You may be joining me in the reeducation camps if you have bothered preparing for your kids' college via so-called 529 plans, which allow for tax-exempt gains on higher education savings. Or if you're one of those "upper middle class" types who earn "well into the six-figure range yet don't feel rich, either because of their student loan debt or the enormous cost of the amenities they consider nonnegotiable: living in well-above-average school districts for those with children or living in 'cool' neighborhoods for those without."
What side are you on? In a new column at The Daily Beast, I take issue with conservatives (such as Reihan Salam, the executive editor of National Review) and liberals (such as Josh Barro of The New York Times and Monica Potts of the Beast) in vilifying wealthy-but-not-rich people as one of the reasons why America is going down the tubes.
"The upper-middle-class vote and get on the phone with their Congressperson any time a proposal like Obama's [529 reform] comes up, ready to kill it before it gets started," writes Potts. For such reasons, other, much-bigger tax reforms—getting rid of the deductions for mortgage interest and for state and local taxes, for example—can never happen…. Indeed, for Salam at least, the upper middle class wields power so absolute as to be unstoppable. "The upper middle class controls the media we consume," he says. "They run our big bureaucracies, our universities, and our hospitals. Their voices drown out those of other people at almost every turn."

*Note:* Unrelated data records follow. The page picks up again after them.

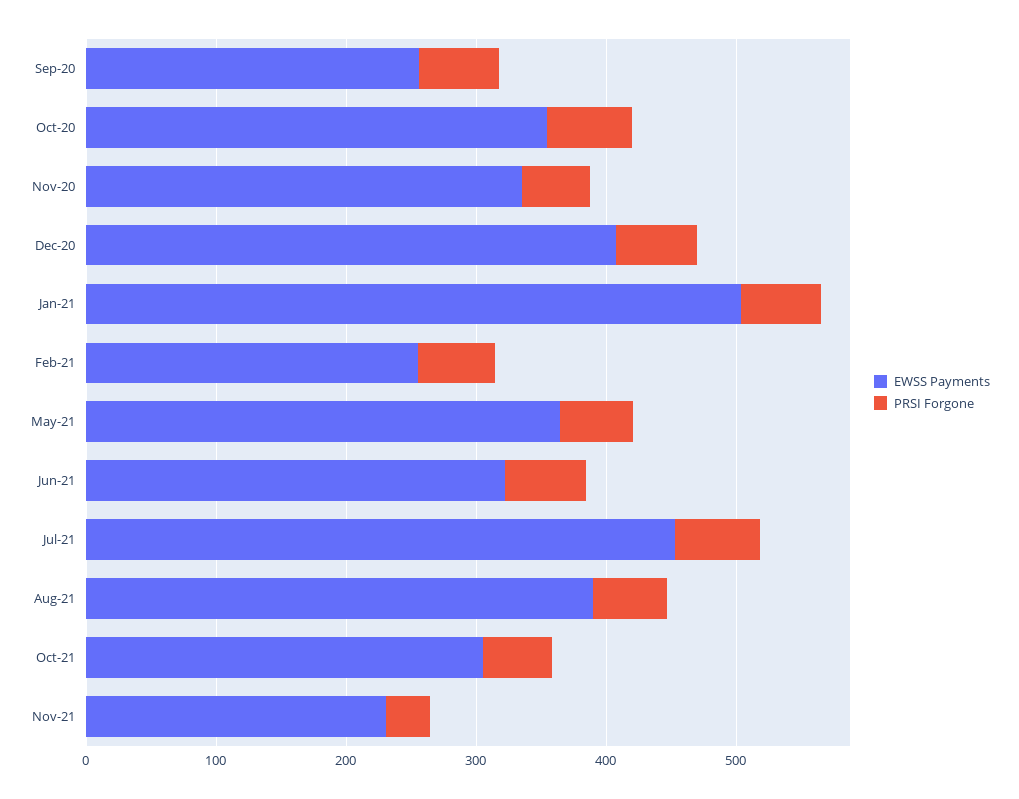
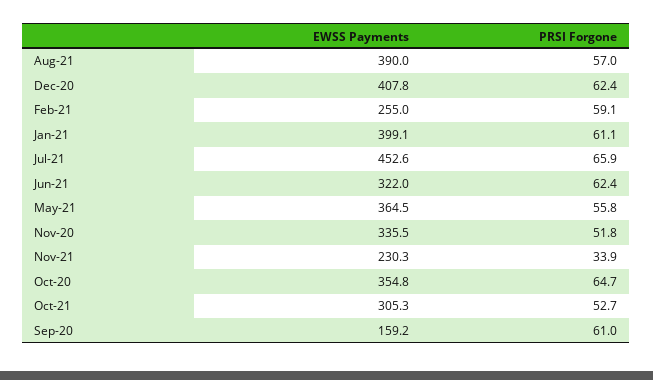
EWSS Payments, Sep-20: 260 -> 159.2
EWSS Payments, Jan-21: 500 -> 399.1

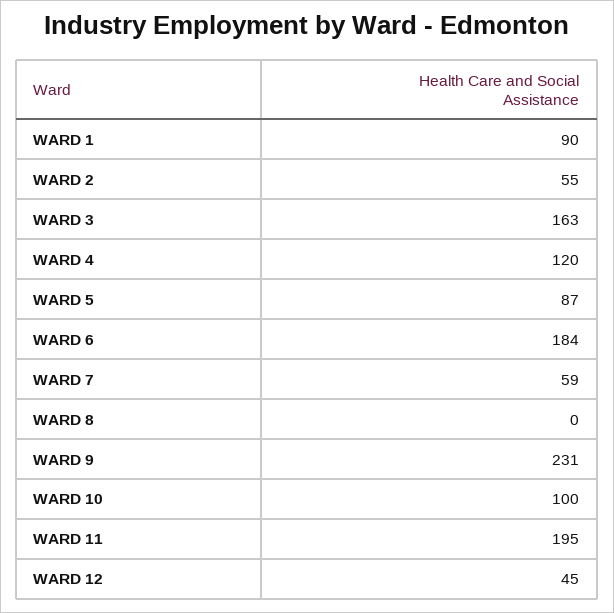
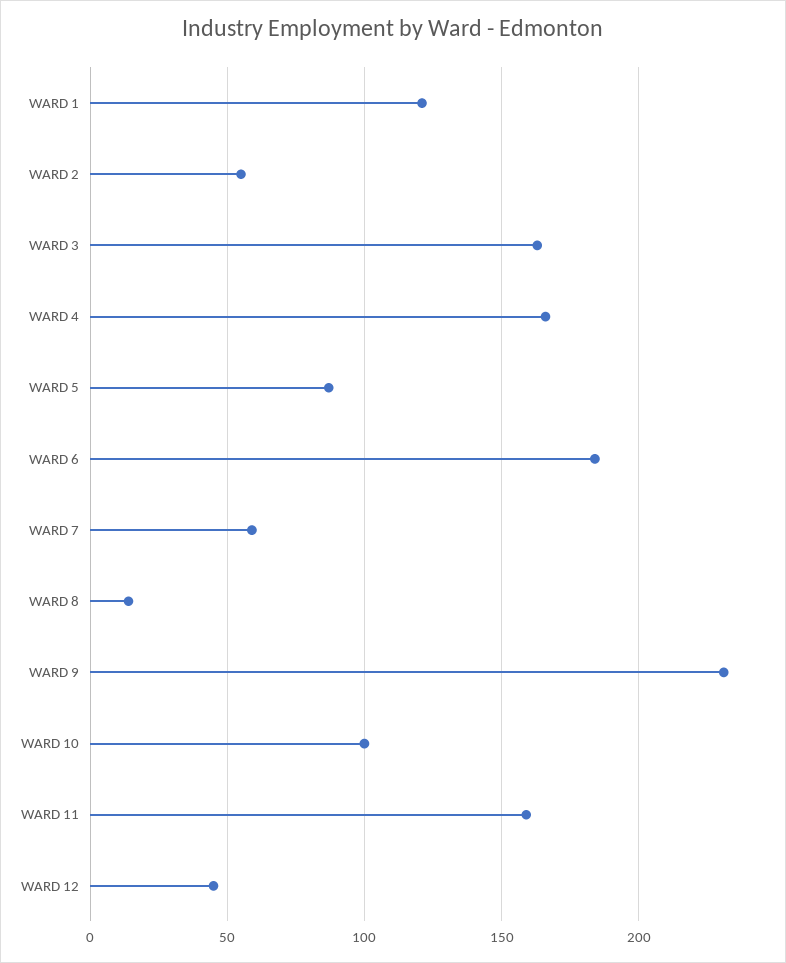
WARD 1: 90 -> 120
WARD 4: 120 -> 165
WARD 8: 0 -> 15
WARD 11: 195 -> 160

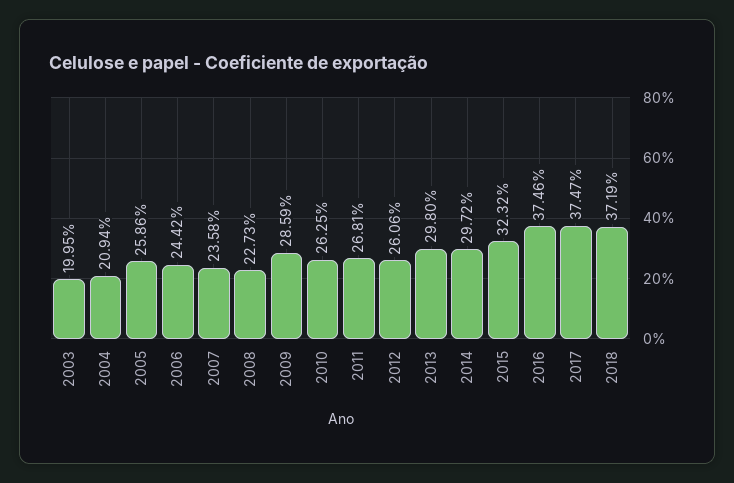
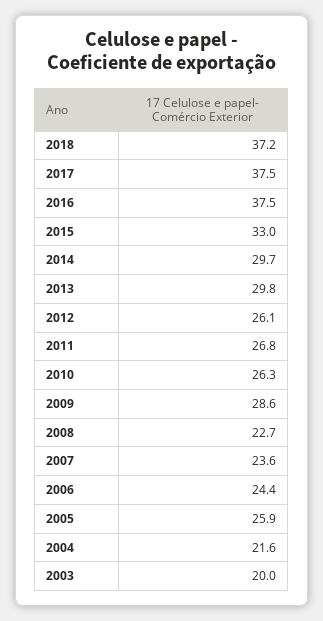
2004: 20.94 -> 21.6
2015: 32.32 -> 33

The last time somebody associated with National Review saw such a vast, powerful network, it was probably John Derbyshire talking about "homosexualists" in the early '00s.
In my Beast piece, I suggest that trying to guilt or gull the upper middle class into paying higher taxes is unlikely to succeed, especially if your goal is to actually bring government budgets into balance and direct limited resources toward those in true need:
How to bring spending down to that level is the conversation we need to be having, not one about how to squeeze a few more dollars out of the awful upper middle class with their Whole Foods, their artisanal cheeses, and their fancy cars. The trouble with our welfare state isn't that the numbers don't add up. It's not a math problem. It's a vision problem: There's simply no way to be all things to all people…. I may not speak for many other upper-middle-class types, but I'll tell you what: I'm happy to have the government spend less on me if I know it's spending less altogether and is directing what money it does spend to people who need it more than I do. But if you're simply talking about raising taxes in order to maintain the bloated status quo plus a bunch of new programs, count me out. That's not because I'm selfish. It's because I'm not stupid.